Es precisamente esa privacidad lo que ayuda a inflamar aún más el mito de Streep. Una sencillez —para algunos fingida, para la mayoría plenamente auténtica; es tan buena actriz que nadie lo sabrá nunca— que la ha hecho convertirse en el premio gordo (sobre todo para la organización y la ciudad) de los Princesa de Asturias. La ciudad se ha volcado con ella, con una actriz a la que no es corriente ver en el día a día, ni captada por los paparazis ni mucho menos en una villa como Oviedo. Ella ha devuelto con creces lo recibido, alimentando su propio mito. Se ha juntado con jóvenes, se ha fotografiado con niños, ha llorado en sus encuentros, ha dejado titulares —“Nadie hace nada en Hollywood a menos que piense que va a ganar mucho dinero”— y hasta ha comido en Casa Fermín. No ha negado una foto, una sonrisa, una firma. Ha fascinado incluso a la Familia Real. Las imágenes de la princesa Leonor mirándola extasiada o el cariñoso comentario de la reina Letizia en un corrillo con periodistas (”es que es tan amable...”) son la última representación de la grandeza sin alharacas de Streep.
La vida privada de la actriz fue relativamente pública en sus inicios. Y tan dolorosa que, después, creó una armadura para protegerla. Su primera relación seria fue a mediados de los setenta, con el actor John Cazale, íntimo de Al Pacino y Robert de Niro. Se enamoraron profundamente, pronto empezaron a vivir juntos. Pero en 1977, cuando preparaba la que fue su quinta y última película, El cazador, a Cazale le diagnosticaron un tumor en el pulmón que acabó convirtiéndose en un cáncer. Streep, que estaba empezando su carrera, no se quería marchar de su lado un instante. No podían pagar las facturas médicas, así que ella decidió rodar una serie en Austria, solo por dinero, como reconoció después. Al Pacino, que llevaba a su amigo a las sesiones de radioterapia, contó en una entrevista a principios de los 2000 que Streep siempre estuvo ahí: “Jamás vi a una persona tan devota de alguien mientras John se hundía. Verla en ese acto de amor fue sobrecogedor. Lo cuidó como si no hubiera nadie más en la tierra”. Cazale moría el 12 de marzo de 1978, a los 42 años. Ella tenía 28. Huyó enseguida de su apartamento de Nueva York, cargado de recuerdos, y se marchó a casa de un amigo de su hermano Harry. Ese amigo era Don Gummer. A los seis meses se casaron. Y Streep decidió, y logró, ocupar los menores titulares posibles por su vida privada.

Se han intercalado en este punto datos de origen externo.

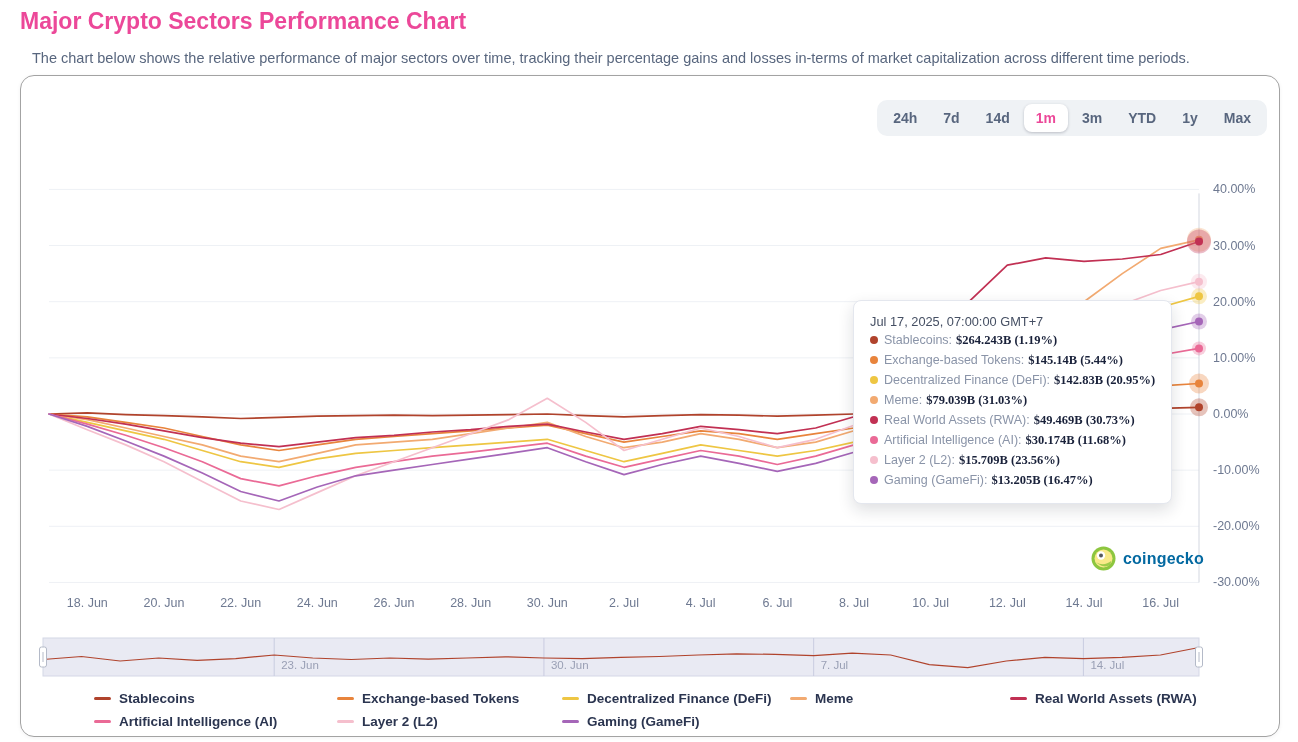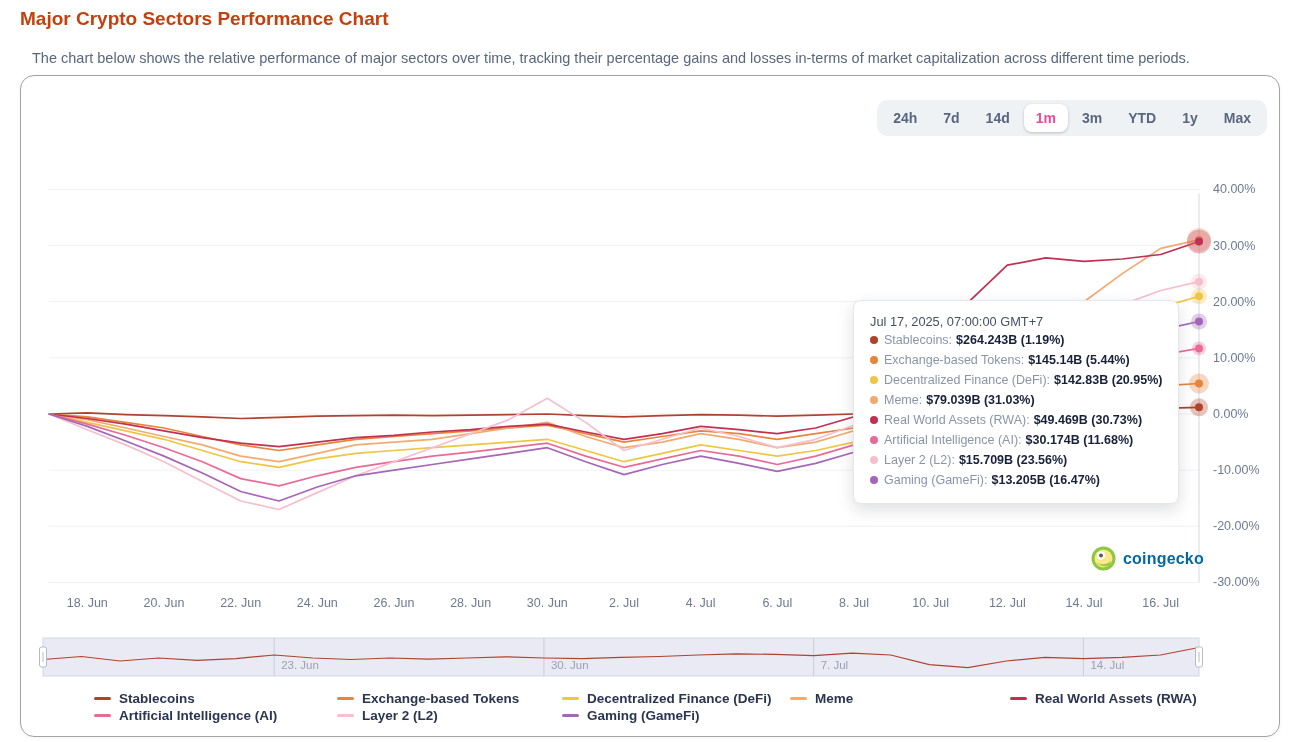"Major Crypto Sectors Performance Chart" .page-title { color: #c2410c -> #ec4899; font-size: 19px -> 23px }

Desde entonces, el mito de Streep ha seguido creciendo, imparable y eterno. Sin prisa, sin ruido, se ha ido convirtiendo en la mejor actriz de su generación, y probablemente de unas cuantas más. Lo ha hecho sin escándalos personales, sin cámaras en la puerta, sin titulares ruidosos. Algo raro en este mundo frenético donde se necesita estar ahí, presente, cada minuto, y que lejos de disminuir su leyenda ha permitido que el foco se centre más en esos “extraordinarios personajes” que en su persona. Una combinación perfecta, casi imposible, por la que Meryl Streep resulta deliciosamente fascinante.